TOPKennedy seeks to calm tensions in Okinawa

Kennedy seeks to calm tensions in Okinawa

By Alec Jordan

US Ambassador to Japan Caroline Kennedy visited Okinawa for the first time, threading diplomatically amid underlying opposition against plans to relocate a US military base there.

The US envoy met with Okinawa Governor Hirokazu Nakaima, who approved relocation plans to Nago city after years of deadlock. Nakaima said he hopes they could work together to address issues related to the US bases.

Okinawans strongly oppose relocating the US Marine Corps Air Station Futenma from the city of Ginowan to the remote area of Nago in the north, and want the US bases moved completely off the island.

Kennedy said Washington would do its best to reduce the burden of its heavy troop presence there.

“The United States is committed to working with you and the government of Japan to make that happen as rapidly as possible,” Kennedy told local leaders at a reception hosted by the US consul-general.

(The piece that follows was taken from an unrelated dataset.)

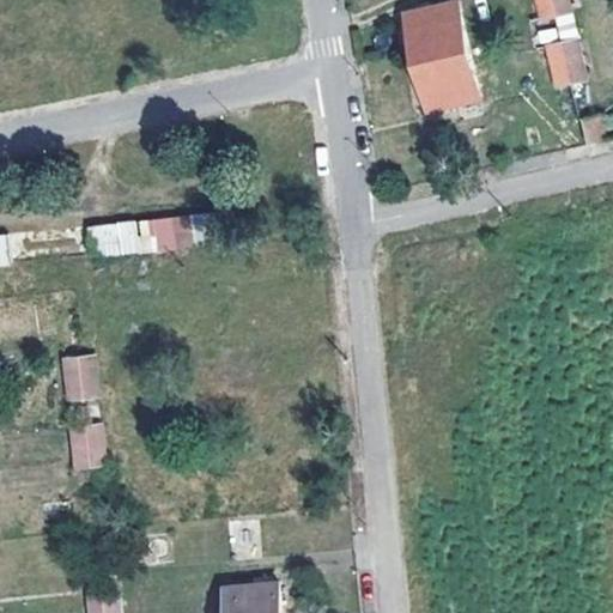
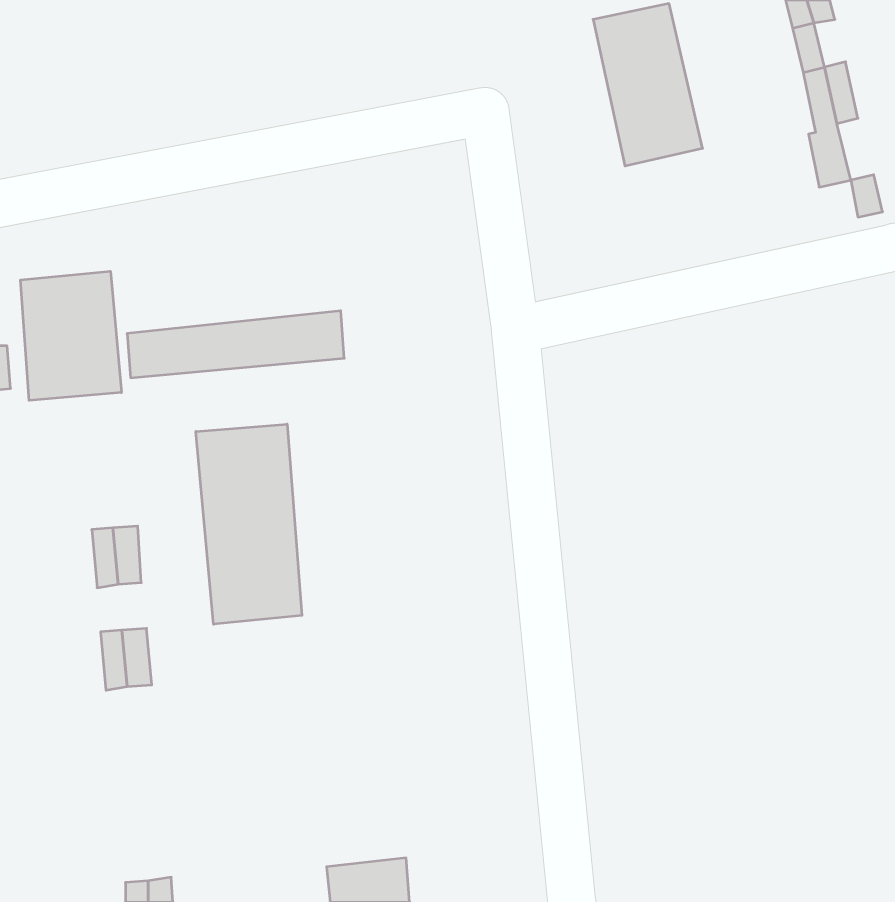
building: none -> [21,271,121,400]
building: none -> [196,424,302,624]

Approximately 26,000 US troops are stationed in Okinawa (more than half of the US military personnel in Japan) under a long-standing security alliance with Japan.

Kennedy met with locals during her landmark visit.

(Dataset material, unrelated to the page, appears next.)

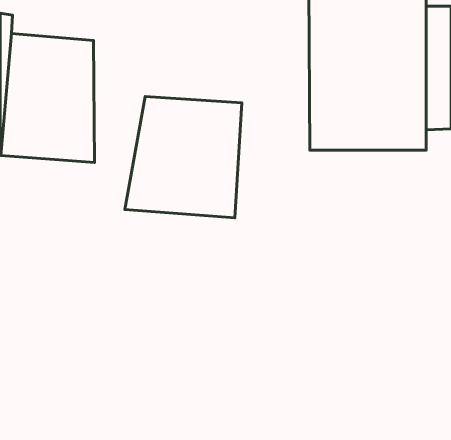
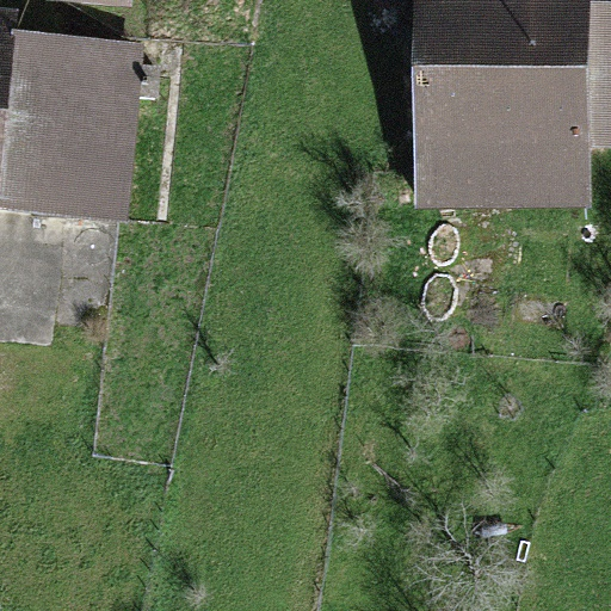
building: [125,96,242,218] -> none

“Seeing so many students at the museum was really, I think, a great reminder of the importance of working together to reduce the burden of American military presence here so that we can build the future for the students of Okinawa and create opportunities for them,” Kennedy said.

She also visited a peace park and offered flowers at a mausoleum which honors people who died in heavy fighting during the closing months of World War II.

On Tuesday, hundreds of Okinawans took to the streets in protest of the plans.

“We as Okinawan people gave our answer many, many times that we don’t want maritime bases here,” said Kazue Nakamura-Huber, a resident in Okinawa.